Sebuah kebijakan diputuskan. Nizam al-Mulk, sang penentu kebijakan, memutuskan menggunakan segala sumber daya dan teknologi untuk membangun infrastruktur dan fasilitas yang membantu memperlancar perdagangan. Ide yang dilontarkan cendekiawan dan perdana menteri Dinasti Seljuk ini pada akhirnya membuahkan hasil gemilang.


Para pedagang senang melewati jalur perdagangan di wilayah Muslim dan berniaga dengan para pedagang Muslim. James E Lindsay dalam bukunya, Daily Life in Medieval Islamic World, mengatakan, Nizam al-Mulk pada abad ke-11 melalui kebijakannya menekankan pentingnya inisiatif membangun peradaban guna meningkatkan perdagangan dan kemajuan ekonomi.


Banyak hal yang dititahkan. Nizam al-Mulk memerintahkan pembangunan jalur bawah tanah,  membuat kanal, mendirikan jembatan yang menghubungkan antarperairan, merehabilitasi pedesaan dan perkebunan, dan mendirikan bangunan-bangunan megah. Penginapan bagus yang disebut dengan funduq juga berjajar di jalur utama perdagangan.

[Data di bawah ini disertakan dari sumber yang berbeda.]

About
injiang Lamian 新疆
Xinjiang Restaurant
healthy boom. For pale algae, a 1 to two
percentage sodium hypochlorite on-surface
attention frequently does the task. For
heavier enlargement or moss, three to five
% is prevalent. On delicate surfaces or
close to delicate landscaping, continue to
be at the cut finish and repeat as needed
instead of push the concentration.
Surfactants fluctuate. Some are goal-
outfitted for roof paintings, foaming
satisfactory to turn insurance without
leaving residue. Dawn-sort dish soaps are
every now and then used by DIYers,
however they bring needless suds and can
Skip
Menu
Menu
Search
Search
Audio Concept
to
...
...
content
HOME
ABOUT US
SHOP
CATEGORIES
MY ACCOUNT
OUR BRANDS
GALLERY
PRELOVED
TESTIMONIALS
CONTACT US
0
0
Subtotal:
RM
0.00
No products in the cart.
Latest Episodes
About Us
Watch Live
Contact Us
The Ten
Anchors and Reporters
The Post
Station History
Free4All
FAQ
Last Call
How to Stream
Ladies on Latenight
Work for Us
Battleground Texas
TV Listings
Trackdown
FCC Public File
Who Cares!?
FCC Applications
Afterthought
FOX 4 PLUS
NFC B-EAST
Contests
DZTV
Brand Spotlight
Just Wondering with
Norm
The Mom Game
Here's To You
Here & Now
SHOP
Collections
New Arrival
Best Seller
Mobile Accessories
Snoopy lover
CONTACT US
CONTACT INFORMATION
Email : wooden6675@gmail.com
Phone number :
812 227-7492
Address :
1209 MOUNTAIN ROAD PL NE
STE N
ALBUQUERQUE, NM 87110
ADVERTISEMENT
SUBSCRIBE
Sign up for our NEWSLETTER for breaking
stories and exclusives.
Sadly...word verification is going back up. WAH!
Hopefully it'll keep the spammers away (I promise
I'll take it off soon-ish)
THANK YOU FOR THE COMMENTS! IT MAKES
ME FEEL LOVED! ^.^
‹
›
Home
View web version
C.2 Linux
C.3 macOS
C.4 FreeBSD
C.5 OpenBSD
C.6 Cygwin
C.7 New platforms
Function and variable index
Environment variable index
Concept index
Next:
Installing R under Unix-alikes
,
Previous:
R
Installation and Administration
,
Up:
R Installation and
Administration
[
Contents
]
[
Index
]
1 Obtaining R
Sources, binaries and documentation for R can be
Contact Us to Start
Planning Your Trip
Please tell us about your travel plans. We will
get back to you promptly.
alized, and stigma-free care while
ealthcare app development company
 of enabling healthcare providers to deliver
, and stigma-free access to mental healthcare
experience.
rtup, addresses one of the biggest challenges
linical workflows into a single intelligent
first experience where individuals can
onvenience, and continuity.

Bukan hanya itu, sekolah-sekolah pun bermunculan bagi mereka yang bepergian tak untuk berdagang, tetapi menimba ilmu. Keberadaan funduq di jalur utama bukan tanpa tujuan. Itu agar mempermudah perdagangan dan menjamin para pedagang dari gangguan penjahat. Funduq umumnya berupa bangunan persegi panjang dengan pintu masuk tunggal.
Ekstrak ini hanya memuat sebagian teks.